Chapter 456: Shippūga
The world was fire. A blinding white-hot burst of raw destruction, a tidal wave of heat so intense it turned the very air into something thick and suffocating. Kazi gritted his teeth, throwing his arms forward in a desperate attempt to shield himself and everything behind. The Children of Athena, t-the people on the west coast, everything!
The prompted barrier shattered like delicate glass, and for a moment, he felt weightless, consumed by the force of the detonation.
Pain. Heat. Roaring flames licking at his skin, mana flaring desperately to keep him from incinerating where he stood.
But then—
A massive gust of wind, unnatural and forceful, swept through and kept him afloat. Kazi barely registered the sensation of being pushed from an opposite force and the ensuing steadiness. The explosion’s force diverted, the searing flames now racing away from him rather than swallowing him whole. He landed hard, his knee slamming on a platform of yellow mana right on top of the surface of the lake. The platform of pure mana was all that was stopping him from plunging into the boiling waters. He gasped, sweat pouring down his face as he looked back.
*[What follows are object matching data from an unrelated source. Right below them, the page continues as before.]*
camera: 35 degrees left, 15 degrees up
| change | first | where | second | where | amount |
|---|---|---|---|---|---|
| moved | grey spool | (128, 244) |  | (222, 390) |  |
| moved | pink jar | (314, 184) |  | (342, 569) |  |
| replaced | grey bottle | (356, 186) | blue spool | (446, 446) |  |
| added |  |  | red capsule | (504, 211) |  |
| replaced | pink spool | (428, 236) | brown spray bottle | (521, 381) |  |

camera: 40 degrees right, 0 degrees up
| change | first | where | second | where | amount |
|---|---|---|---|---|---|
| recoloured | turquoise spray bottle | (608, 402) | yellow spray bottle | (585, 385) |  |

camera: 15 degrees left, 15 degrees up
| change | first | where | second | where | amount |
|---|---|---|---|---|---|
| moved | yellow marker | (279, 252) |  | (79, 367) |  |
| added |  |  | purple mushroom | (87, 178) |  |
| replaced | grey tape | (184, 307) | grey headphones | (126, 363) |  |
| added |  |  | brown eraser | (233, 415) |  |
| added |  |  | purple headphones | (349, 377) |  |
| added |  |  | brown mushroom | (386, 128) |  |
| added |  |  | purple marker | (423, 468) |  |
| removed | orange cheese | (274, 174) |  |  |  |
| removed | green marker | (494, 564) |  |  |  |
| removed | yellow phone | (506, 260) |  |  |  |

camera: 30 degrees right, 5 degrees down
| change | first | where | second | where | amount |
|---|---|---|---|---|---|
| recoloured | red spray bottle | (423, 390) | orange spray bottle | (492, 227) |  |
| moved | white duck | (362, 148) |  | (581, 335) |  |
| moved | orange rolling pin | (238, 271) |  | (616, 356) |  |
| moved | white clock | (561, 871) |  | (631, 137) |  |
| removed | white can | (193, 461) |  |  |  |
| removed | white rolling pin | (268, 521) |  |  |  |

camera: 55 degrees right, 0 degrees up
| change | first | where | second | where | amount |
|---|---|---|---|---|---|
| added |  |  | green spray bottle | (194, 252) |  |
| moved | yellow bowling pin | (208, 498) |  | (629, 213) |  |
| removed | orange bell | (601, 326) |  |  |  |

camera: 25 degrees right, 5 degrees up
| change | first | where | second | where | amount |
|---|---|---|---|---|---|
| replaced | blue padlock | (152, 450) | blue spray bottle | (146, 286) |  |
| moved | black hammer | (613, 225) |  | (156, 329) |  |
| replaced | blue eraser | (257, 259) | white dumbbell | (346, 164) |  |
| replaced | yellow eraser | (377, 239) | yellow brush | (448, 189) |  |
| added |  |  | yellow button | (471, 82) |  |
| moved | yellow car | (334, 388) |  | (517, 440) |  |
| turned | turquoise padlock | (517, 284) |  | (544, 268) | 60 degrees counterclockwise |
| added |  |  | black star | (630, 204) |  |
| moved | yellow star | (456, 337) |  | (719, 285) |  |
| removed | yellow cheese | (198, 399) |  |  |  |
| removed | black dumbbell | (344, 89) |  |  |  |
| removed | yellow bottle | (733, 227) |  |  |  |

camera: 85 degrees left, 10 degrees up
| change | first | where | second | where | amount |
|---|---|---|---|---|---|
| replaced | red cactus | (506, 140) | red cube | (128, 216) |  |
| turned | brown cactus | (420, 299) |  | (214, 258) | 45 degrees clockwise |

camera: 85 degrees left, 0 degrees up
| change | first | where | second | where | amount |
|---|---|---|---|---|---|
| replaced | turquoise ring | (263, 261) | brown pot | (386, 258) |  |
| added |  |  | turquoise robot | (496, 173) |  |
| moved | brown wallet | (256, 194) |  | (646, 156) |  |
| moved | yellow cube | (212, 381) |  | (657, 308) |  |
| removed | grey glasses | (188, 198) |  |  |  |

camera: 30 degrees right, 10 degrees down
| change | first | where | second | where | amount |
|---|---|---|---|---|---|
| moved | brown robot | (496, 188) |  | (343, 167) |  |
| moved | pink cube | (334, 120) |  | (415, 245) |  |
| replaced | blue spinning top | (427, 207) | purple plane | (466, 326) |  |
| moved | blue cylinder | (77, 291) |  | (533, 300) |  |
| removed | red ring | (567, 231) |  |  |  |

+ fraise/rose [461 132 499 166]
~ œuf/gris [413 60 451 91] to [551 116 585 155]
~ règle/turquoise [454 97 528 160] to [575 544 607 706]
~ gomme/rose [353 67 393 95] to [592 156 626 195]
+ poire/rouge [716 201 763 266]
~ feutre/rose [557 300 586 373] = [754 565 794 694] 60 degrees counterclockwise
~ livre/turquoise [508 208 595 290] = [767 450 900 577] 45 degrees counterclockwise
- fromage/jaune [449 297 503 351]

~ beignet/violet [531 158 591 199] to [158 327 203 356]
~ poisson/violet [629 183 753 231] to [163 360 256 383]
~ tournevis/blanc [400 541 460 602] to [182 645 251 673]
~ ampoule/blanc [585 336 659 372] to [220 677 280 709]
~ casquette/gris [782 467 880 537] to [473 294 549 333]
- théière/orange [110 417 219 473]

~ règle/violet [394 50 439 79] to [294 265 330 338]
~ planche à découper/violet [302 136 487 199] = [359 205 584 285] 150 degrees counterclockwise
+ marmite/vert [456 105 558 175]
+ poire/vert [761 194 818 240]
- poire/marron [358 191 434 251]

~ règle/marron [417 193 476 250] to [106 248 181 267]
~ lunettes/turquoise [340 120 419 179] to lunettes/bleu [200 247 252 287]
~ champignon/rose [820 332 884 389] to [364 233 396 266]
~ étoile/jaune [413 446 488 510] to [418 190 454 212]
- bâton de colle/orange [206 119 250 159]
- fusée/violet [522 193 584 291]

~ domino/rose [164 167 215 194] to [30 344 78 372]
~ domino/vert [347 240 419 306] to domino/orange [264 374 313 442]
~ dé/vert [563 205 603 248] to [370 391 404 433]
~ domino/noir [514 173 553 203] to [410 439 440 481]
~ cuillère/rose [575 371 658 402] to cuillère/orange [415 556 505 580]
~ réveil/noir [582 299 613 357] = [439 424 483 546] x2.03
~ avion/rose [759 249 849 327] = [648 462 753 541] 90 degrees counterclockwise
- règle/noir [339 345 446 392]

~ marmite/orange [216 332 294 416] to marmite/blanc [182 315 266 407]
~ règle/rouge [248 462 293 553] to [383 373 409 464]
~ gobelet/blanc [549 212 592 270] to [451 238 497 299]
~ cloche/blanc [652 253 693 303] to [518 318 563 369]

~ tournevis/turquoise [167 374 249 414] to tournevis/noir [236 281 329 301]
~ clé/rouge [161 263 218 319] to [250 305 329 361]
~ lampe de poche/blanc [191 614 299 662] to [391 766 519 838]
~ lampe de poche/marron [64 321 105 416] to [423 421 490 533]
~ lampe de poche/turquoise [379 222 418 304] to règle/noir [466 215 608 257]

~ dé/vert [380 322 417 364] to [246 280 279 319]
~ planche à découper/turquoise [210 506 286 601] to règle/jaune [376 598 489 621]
There, standing on the distant shoreline of the Lake Shinji West Bank Shoreline Park, was a blonde. The wind swirled around the blonde in a wild vortex. And on her face—
A mask. A terrifying, grinning green and black mask of Fujin, the god of wind and storms. In her right hand, she held a crimson fan, its edges glowing as though they had been dipped in molten gold.
The fire was still raging, curling into monstrous tendrils that threatened to reignite and spread again. Kazi could see it—the disaster wasn’t over. But the masked woman...
She raised the fan. Then she swung.
"Shippūga!"
A single, cutting arc of wind surged forward, roaring across the water with impossible speed. Kazi’s eyes widened. Despite the sheer distance—two whole kilometers—he could feel the force, see the way the lake’s surface twisted and danced in response. The fire twisted too, swirling like a serpent caught in a maelstrom.